Friday, May 6, 2016

How Long Must a Participle Dangle until

For the past several years, the first section you pull out of the Sunday edition of The New York Times is the magazine section, home of the crossword puzzle, a gesture speaking to your fondness for the puzzle and also speaking to the growing sense of lost interest in the editorial section. 

In previous times, the puzzle came second, after you'd taken on a conversation-type argument with the NYT editorial board over matters of national, global, and local issues.

For years preceding and paralleling the crossword puzzle years, you were drawn to the hardboiled mystery novels of such writers as Ross MacDonald (Ken Millar) whom you knew, Dashiell Hammett, whom you wish you'd known, and Raymond Chandler, whom you you spent a great deal of time trying to capture in your own mystery novels.

Since the age of seventeen or eighteen, when you were grappling with the awareness that plotting as such was as filled with mystery for you as algebra and geometry were, the frustration of enjoying, loving the mystery novel and not being able to plot one out to your satisfaction, hung over you, an oppressive, weighty cloud.

You'd studied with a gifted mystery writer, Dorothy B. Hughes, met and talked to her dear friend, Vera Caspary, of Laura fame, become at their nudging, active in the Mystery Writers of America, envying the mystery writer, any mystery writer, for their ability to string out related series of events.
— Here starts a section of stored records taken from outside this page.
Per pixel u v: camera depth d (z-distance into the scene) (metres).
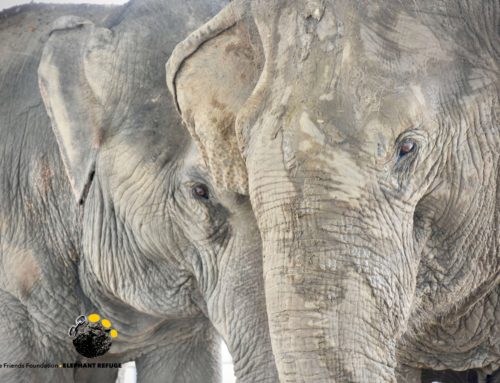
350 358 8.57
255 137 8.73
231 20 9.76
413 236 9.58
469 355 11.42
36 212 13.15
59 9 14.39
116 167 11.75
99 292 13.01
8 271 13.22
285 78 8.72
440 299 10.10
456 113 9.26
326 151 8.55
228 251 11.02
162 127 11.64
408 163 9.10
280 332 8.62
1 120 13.48
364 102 8.68
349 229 8.62
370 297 8.72
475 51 9.36
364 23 8.88
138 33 12.05
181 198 11.32
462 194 9.57
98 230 12.24
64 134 11.99
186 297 11.94
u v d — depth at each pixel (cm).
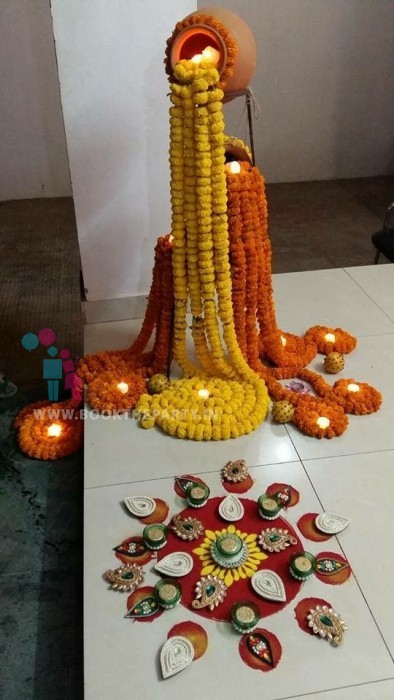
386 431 162
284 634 113
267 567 125
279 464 150
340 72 440
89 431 162
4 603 149
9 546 162
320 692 104
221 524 135
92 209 196
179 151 144
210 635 113
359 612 117
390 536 132
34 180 429
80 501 174
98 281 211
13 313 283
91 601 119
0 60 377
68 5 163
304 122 457
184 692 104
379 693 104
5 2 358
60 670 136
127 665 108
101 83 175
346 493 142
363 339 203
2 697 131
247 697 104
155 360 179
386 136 475
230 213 153
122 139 185
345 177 489
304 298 228
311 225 404
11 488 177
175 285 160
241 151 162
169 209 200
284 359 184
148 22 168
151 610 117
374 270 250
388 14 421
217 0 401
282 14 409
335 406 166
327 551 129
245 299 167
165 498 141
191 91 136
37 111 401
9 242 363
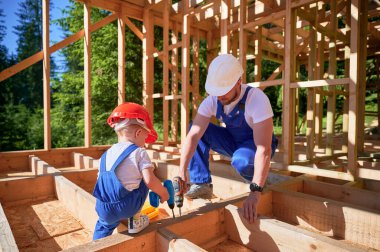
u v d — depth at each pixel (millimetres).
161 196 1372
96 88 8336
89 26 4527
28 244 1710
At one point, after you'd begun teaching, a number of your students were publishing mysteries, which you'd read, recognize as having the proper alignment of strategic scenes, then wonder what it would take for you to get beyond the impasse.
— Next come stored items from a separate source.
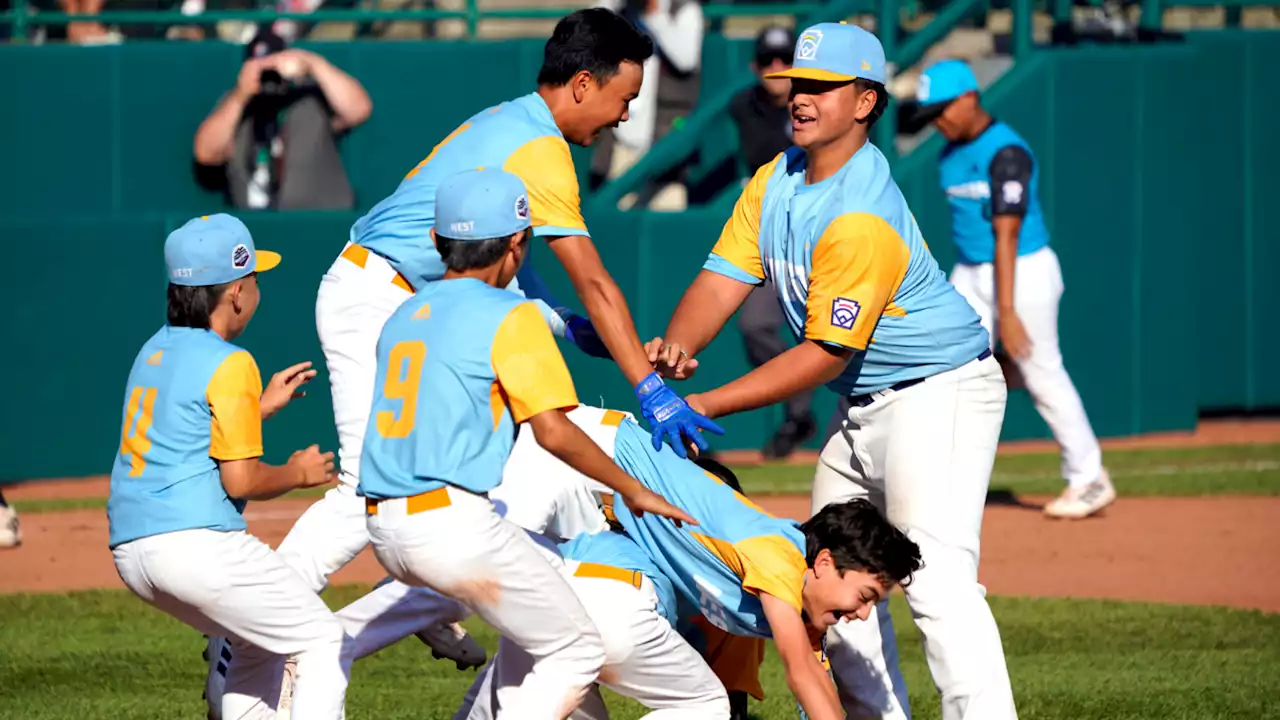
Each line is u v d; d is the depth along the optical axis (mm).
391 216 21219
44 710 23781
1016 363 37844
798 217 19500
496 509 20297
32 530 38219
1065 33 52250
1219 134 52188
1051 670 26469
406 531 17266
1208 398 53000
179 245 19250
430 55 49969
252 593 18578
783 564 17734
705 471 18938
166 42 48531
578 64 20719
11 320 44469
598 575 18328
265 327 44469
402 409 17469
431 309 17766
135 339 45375
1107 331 49188
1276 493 42000
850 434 20531
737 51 53438
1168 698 24719
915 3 57094
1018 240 36281
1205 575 33500
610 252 45656
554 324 22734
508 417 17562
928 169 47094
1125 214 49062
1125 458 46750
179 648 27828
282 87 47000
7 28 54219
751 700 24797
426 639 22688
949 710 19656
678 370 20359
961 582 19609
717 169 52094
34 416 44750
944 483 19734
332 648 18953
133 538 18578
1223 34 51906
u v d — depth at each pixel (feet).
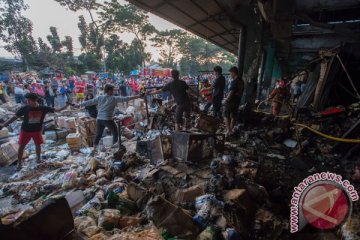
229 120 20.54
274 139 20.26
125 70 133.49
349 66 27.07
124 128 23.26
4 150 17.78
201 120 20.15
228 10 25.00
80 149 19.95
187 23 31.81
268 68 39.73
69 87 56.95
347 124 19.98
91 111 23.99
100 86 66.69
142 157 15.69
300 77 44.65
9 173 16.21
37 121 16.76
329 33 32.53
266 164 14.96
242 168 12.30
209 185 10.39
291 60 57.21
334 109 22.22
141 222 8.81
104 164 14.74
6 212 10.30
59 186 12.57
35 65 126.72
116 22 135.03
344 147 16.98
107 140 20.92
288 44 35.09
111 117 18.74
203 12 26.45
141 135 23.35
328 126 20.75
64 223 6.81
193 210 9.55
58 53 143.54
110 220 8.49
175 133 13.16
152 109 30.40
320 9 22.77
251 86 29.14
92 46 145.28
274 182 12.98
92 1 127.13
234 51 65.72
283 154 17.56
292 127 21.74
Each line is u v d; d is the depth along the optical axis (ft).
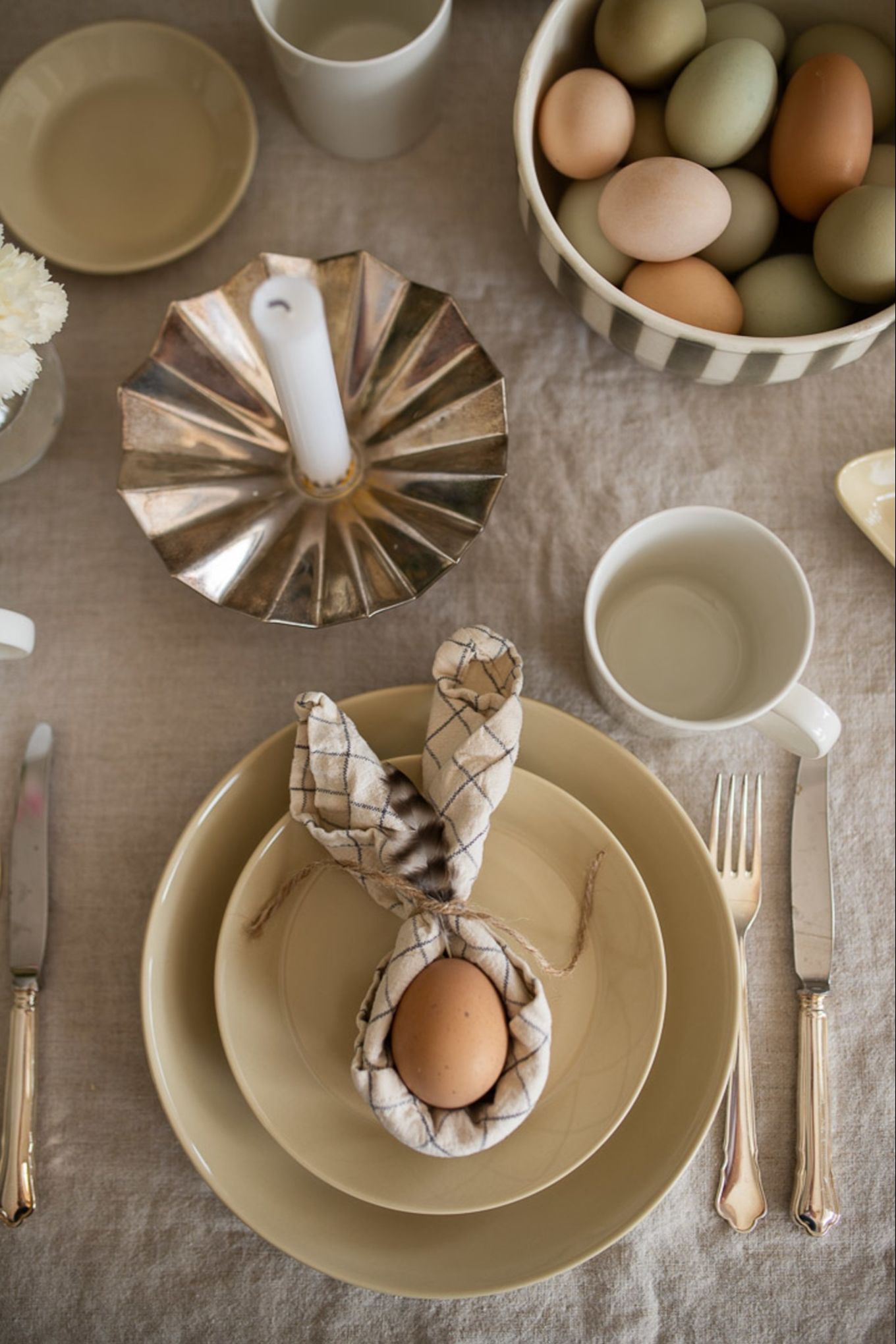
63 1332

In fiction, the protagonist writer would work toward his goal of wishing to make his living as, indeed your friend, Day Keene, made his, writing a mystery novel a month. In fiction, the protagonist writer would work his way up to turning in two hardcover mysteries a year to a respectable enough hardcover house, then get a job moonlighting as a story editor for a TV Western anthology.  
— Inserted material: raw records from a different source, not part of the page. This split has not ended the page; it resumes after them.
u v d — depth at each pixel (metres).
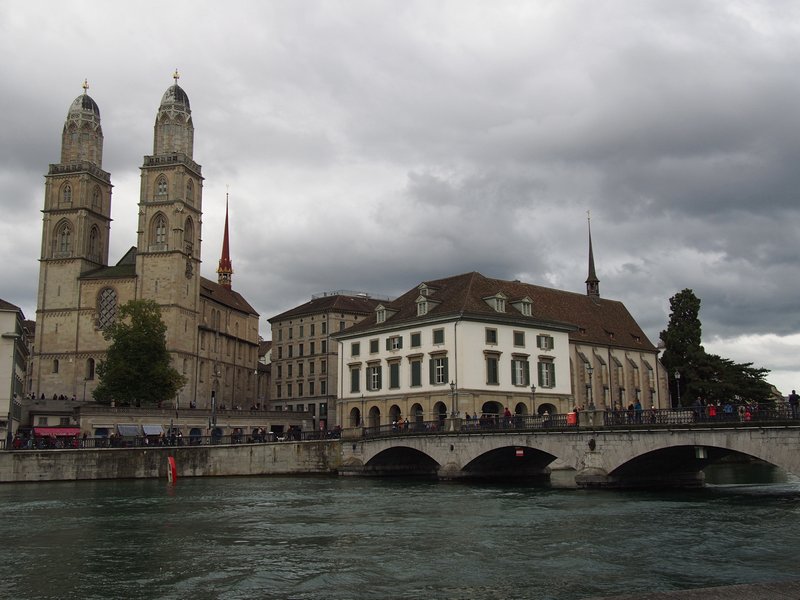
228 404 132.00
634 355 109.56
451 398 78.12
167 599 21.44
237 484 63.09
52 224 116.69
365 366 88.81
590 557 26.53
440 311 81.81
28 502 47.03
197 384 117.06
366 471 72.25
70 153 119.19
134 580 23.70
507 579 23.33
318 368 131.62
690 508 40.25
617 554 27.05
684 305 111.75
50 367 113.31
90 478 69.56
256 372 144.88
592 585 22.47
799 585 11.66
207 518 38.09
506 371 81.56
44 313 114.62
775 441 41.53
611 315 112.56
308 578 23.72
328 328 130.62
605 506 41.62
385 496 49.41
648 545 28.78
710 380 107.44
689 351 108.62
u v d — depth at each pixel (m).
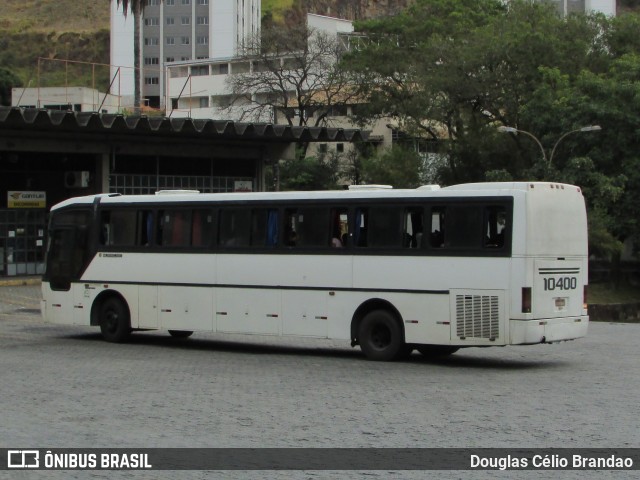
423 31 68.44
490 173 54.47
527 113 54.97
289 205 19.25
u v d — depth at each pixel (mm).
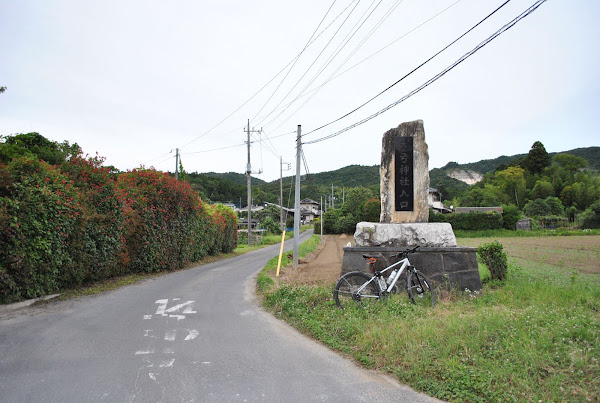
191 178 84375
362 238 9523
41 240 8180
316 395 4027
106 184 10914
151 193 13852
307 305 7766
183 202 15805
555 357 4480
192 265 17562
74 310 7621
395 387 4270
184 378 4367
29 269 7988
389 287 7586
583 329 5254
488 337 5301
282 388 4188
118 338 5836
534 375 4094
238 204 87188
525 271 13672
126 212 11898
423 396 4051
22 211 7828
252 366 4832
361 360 5035
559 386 3848
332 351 5500
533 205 62688
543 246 28750
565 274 13312
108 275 11531
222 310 8008
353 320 6395
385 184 10414
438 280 8945
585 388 3795
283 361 5047
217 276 13484
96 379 4266
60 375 4352
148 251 13609
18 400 3713
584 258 19703
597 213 50594
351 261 9352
In life, the closest you came was watching your students get contract after contract, while you became an editor of the sorts of writer you hoped to start as, then grow as Ross Macdonald grew, to the point where a writer such as Eudora Welty would say in print that the mystery novel was a literary force.

Here you were, a shelf filled with half-finished mysteries, unfinished because you'd written yourself into a place you wished to be, confident with the belief that you'd be able to work your way out, in keeping with your belief that this was the goal you were after.  But zip, nada, niente. All the while the crossword puzzles in both the Los Angeles and New York Sunday Times, until.

Until cannot be allowed to dangle like a misplaced participle. Until must be reconciled with some form of resolution.

Mystery novels were--still are--puzzles to be solved. Mystery novels were--still are--narratives where the puzzles needed some kind of solution, but the inner workings within the characters matter more than the solution to the puzzle.  In fact, the solution to the puzzle is maybe only the equivalent of the conclusion of act two; the solution oi the parallel elements to the puzzles the major story, stepping out of the shadow of the puzzle.

You are back at the pursuit that brings you the most happiness, half-articulated mysteries peeking out at you from stacks of handwritten sheets, the sight of them whispering to you, Hey, pssst, over here, friend.  Look over here.  In fiction, answers would have come to you long ago enough to have allowed you to develop necessary skills.

In life, you try not to overthink, to get your pages done, which is what you must do if the process is to make any sense to you.